Sie hielt den Atem an, während Gretchen nachdachte.

„Gäste dürfen das Hostel-Telefon nur in Notfällen benutzen“, sagte sie. „Aber es gibt mehrere Einrichtungen in der Nähe, wo man telefonieren oder einen Computer verwenden kann. Die Adressen stehen an der Pinnwand neben dem Bücherregal, dort befindet sich auch eine Karte.“

„Danke.“

Cassie sah sich um. Sie hatte die Pinnwand beim Betreten des Hostels gesehen, sie hing über einem Regal. Das große Brett war mit den Zetteln übersät.

„Wir hängen auch Jobs an dem Board aus“, erklärte Gretchen. „Wir suchen täglich die Stellenanzeigen raus. Manche kontaktieren uns sogar direkt, wenn sie Hilfe beim Kellnern, Regale einräumen oder Putzen brauchen. Jobs wie diese werden normalerweise tagesweise und in bar bezahlt.“

Sie lächelte Cassie mitfühlend an, als verstünde sie das Dilemma, in einem fremden Land ohne Geld dazustehen.

„Die meisten unserer Gäste finden Arbeit, wenn sie danach suchen. Lass mich wissen, wenn ich dir dabei helfen kann“, sagte sie.

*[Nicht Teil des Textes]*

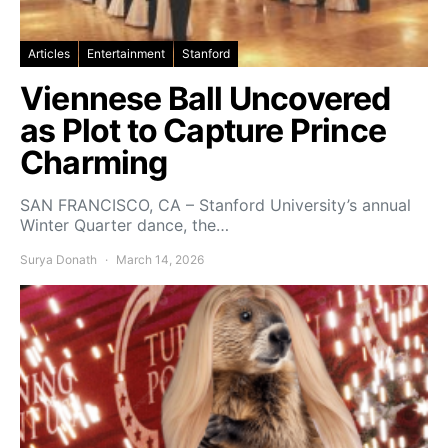
Articles
Entertainment
Stanford
Viennese Ball Uncovered
as Plot to Capture Prince
Charming
SAN FRANCISCO, CA – Stanford University’s annual
Winter Quarter dance, the…
Surya Donath
March 14, 2026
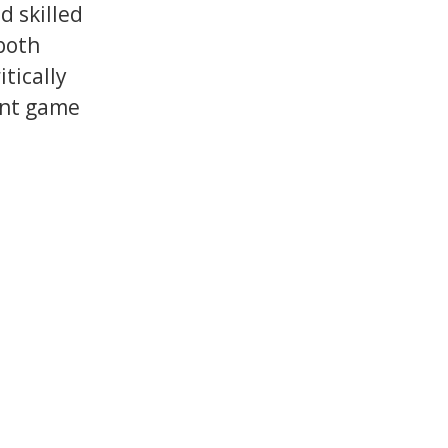
 skilled
both
tically
ent game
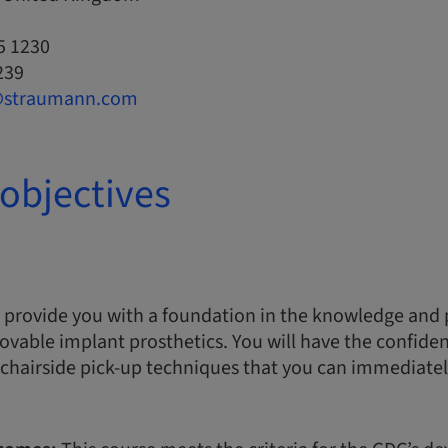
5 1230
239
@straumann.com
objectives
 provide you with a foundation in the knowledge and pr
ovable implant prosthetics. You will have the confide
chairside pick-up techniques that you can immediatel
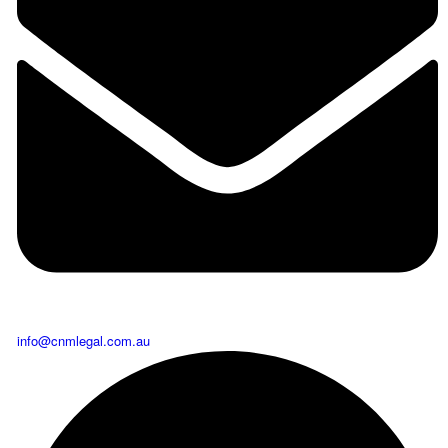
info@cnmlegal.com.au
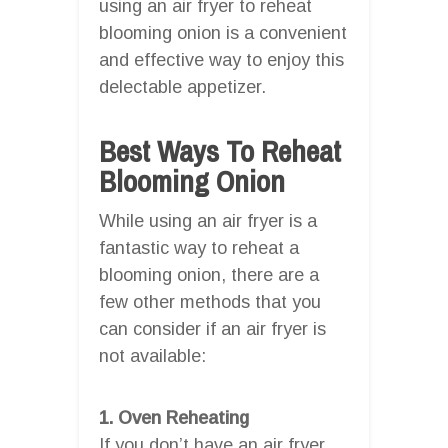
using an air fryer to reheat
blooming onion is a convenient
and effective way to enjoy this
delectable appetizer.
Best Ways To Reheat
Blooming Onion
While using an air fryer is a
fantastic way to reheat a
blooming onion, there are a
few other methods that you
can consider if an air fryer is
not available:
1. Oven Reheating
If you don’t have an air fryer,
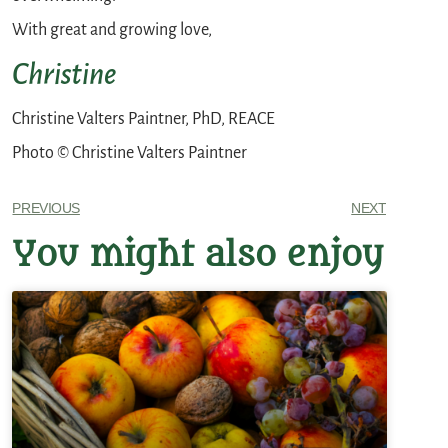
With great and growing love,
Christine
Christine Valters Paintner, PhD, REACE
Photo © Christine Valters Paintner
PREVIOUS
NEXT
You might also enjoy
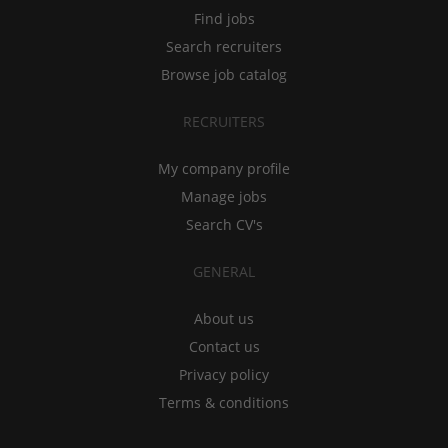
Find jobs
Search recruiters
Browse job catalog
RECRUITERS
My company profile
Manage jobs
Search CV's
GENERAL
About us
Contact us
Privacy policy
Terms & conditions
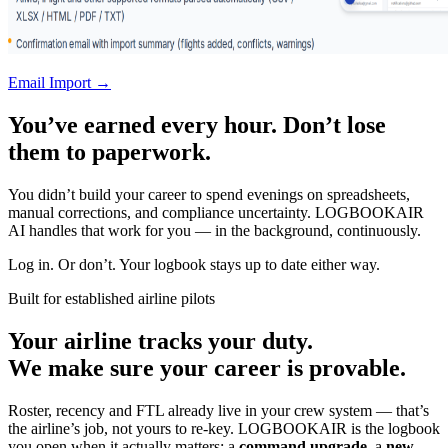
Email Import →
You’ve earned every hour. Don’t lose
them to paperwork.
You didn’t build your career to spend evenings on spreadsheets,
manual corrections, and compliance uncertainty. LOGBOOKAIR
AI handles that work for you — in the background, continuously.
Log in. Or don’t. Your logbook stays up to date either way.
Built for established airline pilots
Your airline tracks your duty.
We make sure your career is provable.
Roster, recency and FTL already live in your crew system — that’s
the airline’s job, not yours to re-key. LOGBOOKAIR is the logbook
you open when it actually matters: a
command upgrade
, a
new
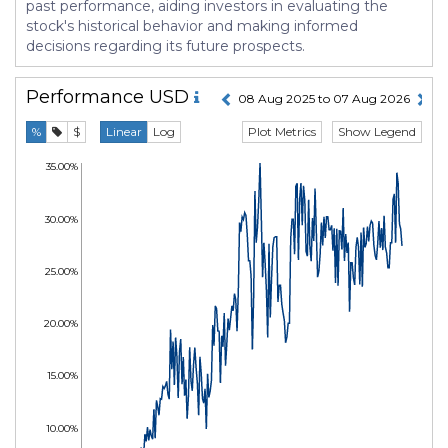
past performance, aiding investors in evaluating the
stock's historical behavior and making informed
decisions regarding its future prospects.
Performance
USD
08 Aug 2025 to 07 Aug 2026
Plot Metrics
Show Legend
%
$
Linear
Log
35.00%
30.00%
25.00%
20.00%
15.00%
10.00%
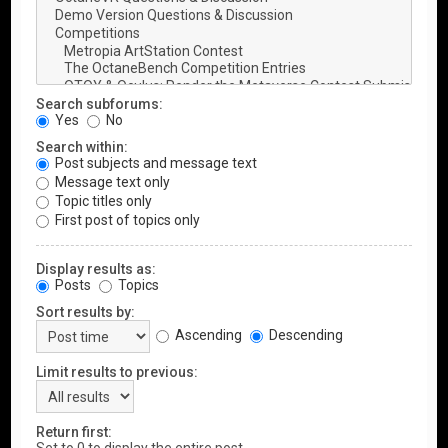
Search subforums:
Yes
No
Search within:
Post subjects and message text
Message text only
Topic titles only
First post of topics only
Display results as:
Posts
Topics
Sort results by:
Ascending
Descending
Limit results to previous:
Return first:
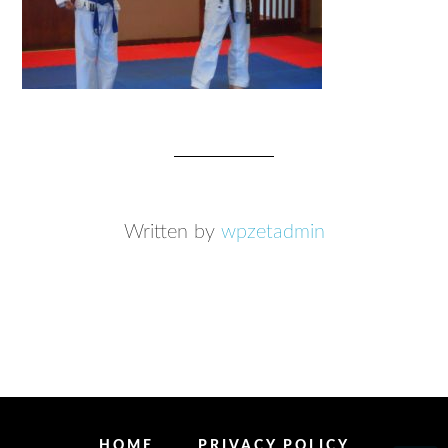
Written by
wpzetadmin
HOME
PRIVACY POLICY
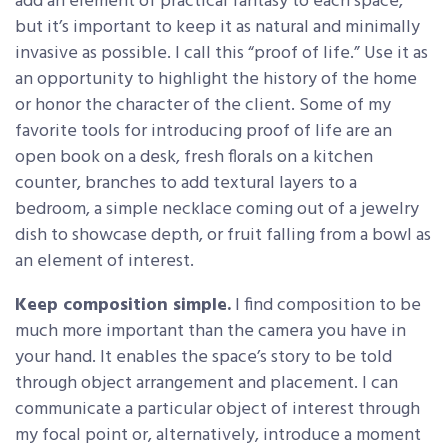
add an element of practical fantasy to each space,
but it’s important to keep it as natural and minimally
invasive as possible. I call this “proof of life.” Use it as
an opportunity to highlight the history of the home
or honor the character of the client. Some of my
favorite tools for introducing proof of life are an
open book on a desk, fresh florals on a kitchen
counter, branches to add textural layers to a
bedroom, a simple necklace coming out of a jewelry
dish to showcase depth, or fruit falling from a bowl as
an element of interest.
Keep composition simple.
I find composition to be
much more important than the camera you have in
your hand. It enables the space’s story to be told
through object arrangement and placement. I can
communicate a particular object of interest through
my focal point or, alternatively, introduce a moment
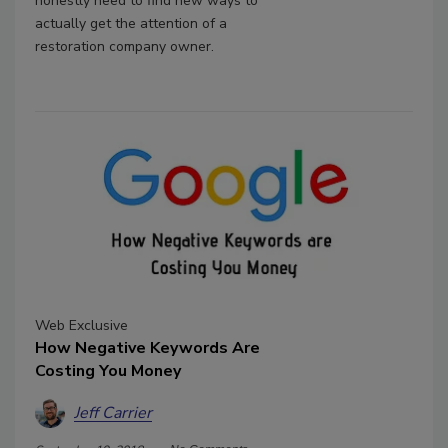
honestly need to find new ways to
actually get the attention of a
restoration company owner.
Web Exclusive
How Negative Keywords Are
Costing You Money
Jeff Carrier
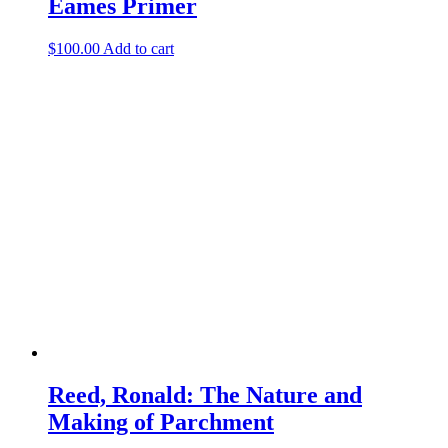
Eames Primer
$
100.00
Add to cart
Reed, Ronald: The Nature and
Making of Parchment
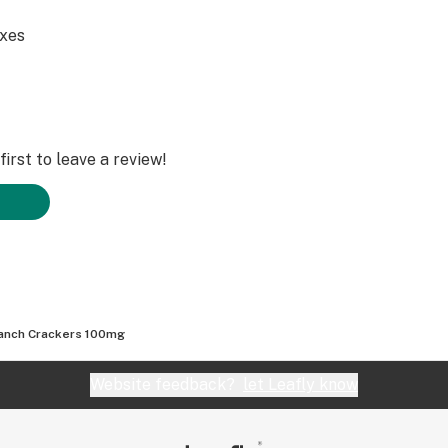
axes
irst to leave a review!
anch Crackers 100mg
Website feedback?
let Leafly know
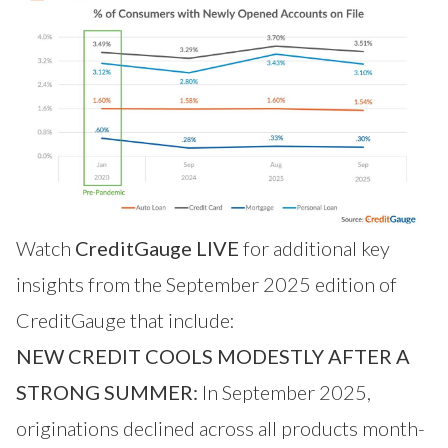
Watch
CreditGauge LIVE
for additional key
insights from the September 2025 edition of
CreditGauge that include:
NEW CREDIT COOLS MODESTLY AFTER A
STRONG SUMMER:
In September 2025,
originations declined across all products month-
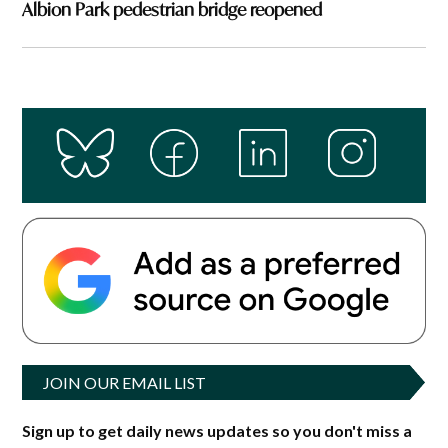
Albion Park pedestrian bridge reopened
JOIN OUR EMAIL LIST
Sign up to get daily news updates so you don't miss a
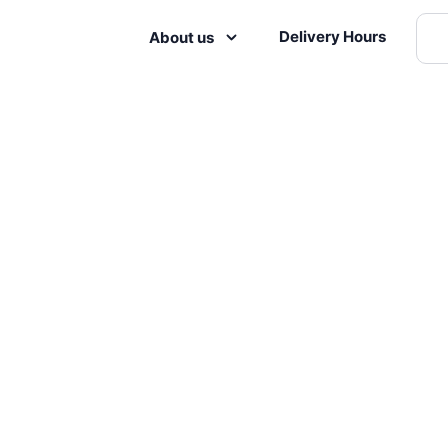
Delivery Hours
About us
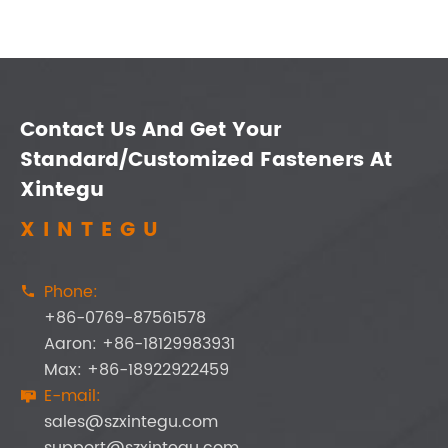
Contact Us And Get Your
Standard/Customized Fasteners At
Xintegu
XINTEGU
Phone:

+86-0769-87561578
Aaron: +86-18129983931
Max: +86-18922922459
E-mail:

sales@szxintegu.com
support@szxintegu.com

„Nochmals danke“, sagte Cassie.

Sie ging direkt zur Pinnwand.

Fünf Einrichtungen, die Telefone und Internet zur Nutzung anboten, waren darauf ausgeschrieben. Cassie hielt kurz den Atem an, als sie den Namen Cartolería sah, aber der Eintrag war kürzlich durchgestrichen und mit der Notiz ‚geschlossen‘ versehen worden.

Das war ein gutes Zeichen, also entschied sich Cassie, Gretchen nach der Gästeliste zu fragen. Sie ging zur Lounge, wo die Managerin sich gerade ein Bier geöffnet hatte und inmitten von lachenden Menschen auf einem Sofa saß.

„Hier ist noch eine Kundin.“

Ein großer, schlanker Mann mit britischem Akzent, der noch jünger aussah als Cassie, sprang auf und öffnete den Kühlschrank.

„Ich bin Tim. Was kann ich dir bringen?“, fragte er.

Als er ihr Zögern sah, fügte er hinzu: „Heineken sind im Angebot.“

„Danke“, sagte Cassie.

Sie bezahlte und er überreichte ihr eine eiskalte Flasche. Zwei dunkelhaarige Mädchen, vermutlich Zwillinge, rutschten auf das andere Sofa, um ihr Platz zu machen.

„Ich bin eigentlich nur hier, weil ich gehofft hatte, meine Schwester zu finden“, sagte sie und wurde nervös.

„Vielleicht kennt ihr sie oder sie ist hier untergekommen. Sie hat blondes Haar – oder zumindest war es blond, als ich sie zum letzten Mal gesehen habe. Ihr Name ist Jacqui Vale.“

„Seid ihr schon lange getrennt?“, fragte eines der dunkelhaarigen Mädchen interessiert.

Als Cassie nickte, meinte sie: „Das ist sehr traurig. Ich hoffe, du findest sie.“

Cassie nahm einen Schluck Bier. Es war kalt und malzig.

Die Managerin scrollte durch ihr Handy.